I like the idea of uni-carbon fiber in the diagonal bias orientation with uni glass lengthwise, the ski would be torsionally stiff as hell. Soller offers braided carbon biaxial tape, but it’s rather heavy and costs a fortune. I’ve not found other sources. It is conceivable to use multiple pieces of 12 inch wide uni-carbon fabric cut at a 45 degree angle, assuming your epoxy has a long working pot life because this is an intense lay-up.

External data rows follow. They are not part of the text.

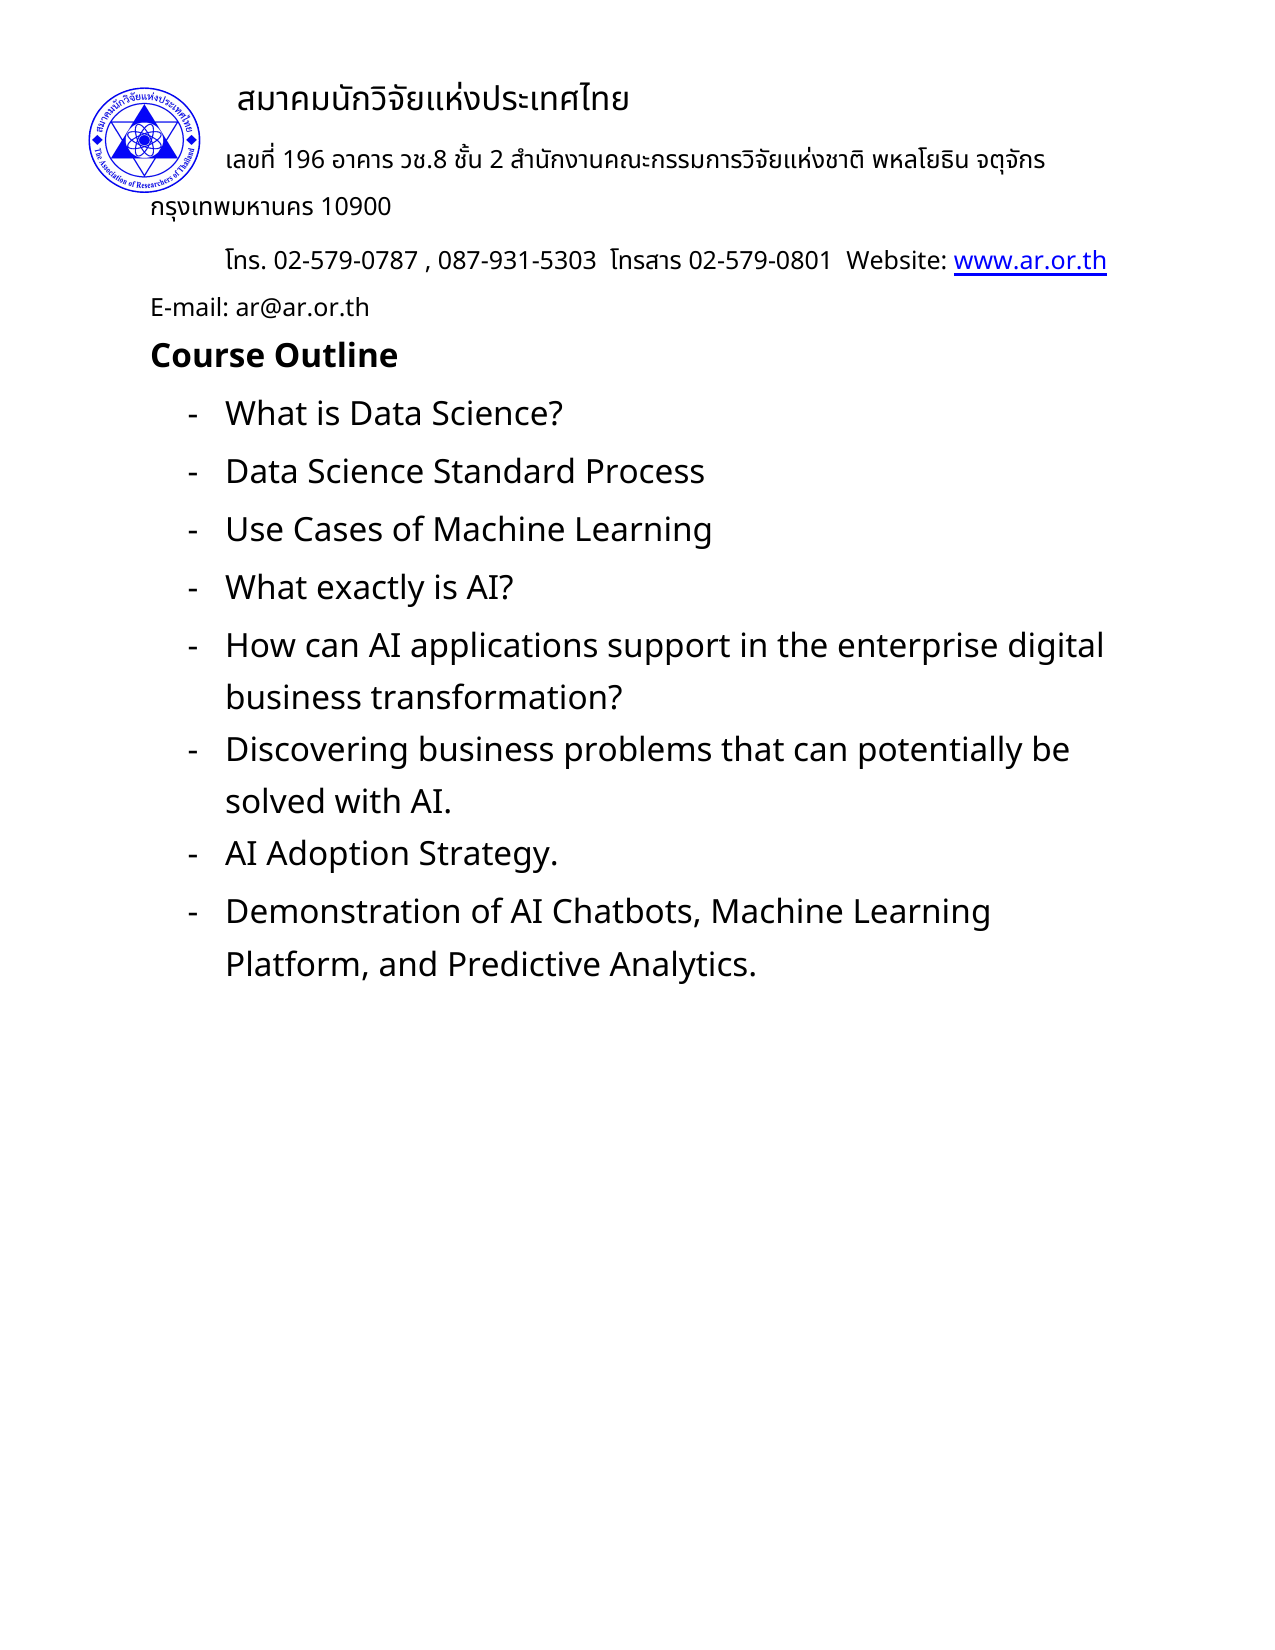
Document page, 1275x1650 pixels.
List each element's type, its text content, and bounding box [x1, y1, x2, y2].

list Demonstration of AI Chatbots, Machine Learning Platform, and Predictive Analytics. [187, 888, 1125, 986]
list Use Cases of Machine Learning [187, 506, 1125, 556]
list How can AI applications support in the enterprise digital business transformation? [187, 622, 1125, 719]
list Discovering business problems that can potentially be solved with AI. [187, 726, 1125, 823]
text Course Outline [150, 332, 1125, 382]
list AI Adoption Strategy. [187, 830, 1125, 881]
picture [82, 76, 208, 201]
list What is Data Science? [187, 390, 1125, 440]
list What exactly is AI? [187, 564, 1125, 614]
list Data Science Standard Process [187, 448, 1125, 498]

I would definitely use the heavier uni-carbon with your core profile. Methinks an 11mm core would yield a very flexible ski. I’ve used cores everywhere from 10.7mm to 14.1mm thick and the results are dramatic. I’ve settled on about 12mm for soft skis and about 13mm for stiff skis. I’ve also found that doubling the uni-carbon weight stiffens the ski on par with a 1mm increase in core thickness, or thereabouts. These numbers are adjusted for my weight, about 230lb with gear, and I prefer relatively stiff skis.
I like the dimensions of your ski design. I’ve build several pairs having 137-102-123 @ 185cm dims and they are very good all mountain boards.
I’ve never needed to reinforce the binding mounting zone with additional composite pieces. I mount my own bindings using the appropriate drill bit diameter, then use Titebond type 3 glue to set the screws. So far we have never had a binding pull out, but you may be doing some crazy ski maneuvers and need the extra strength. My bamboo cores run tip to tail with about 16mm of tip filler wrapping each end. I don’t add layers to reinforce the transitions, not required.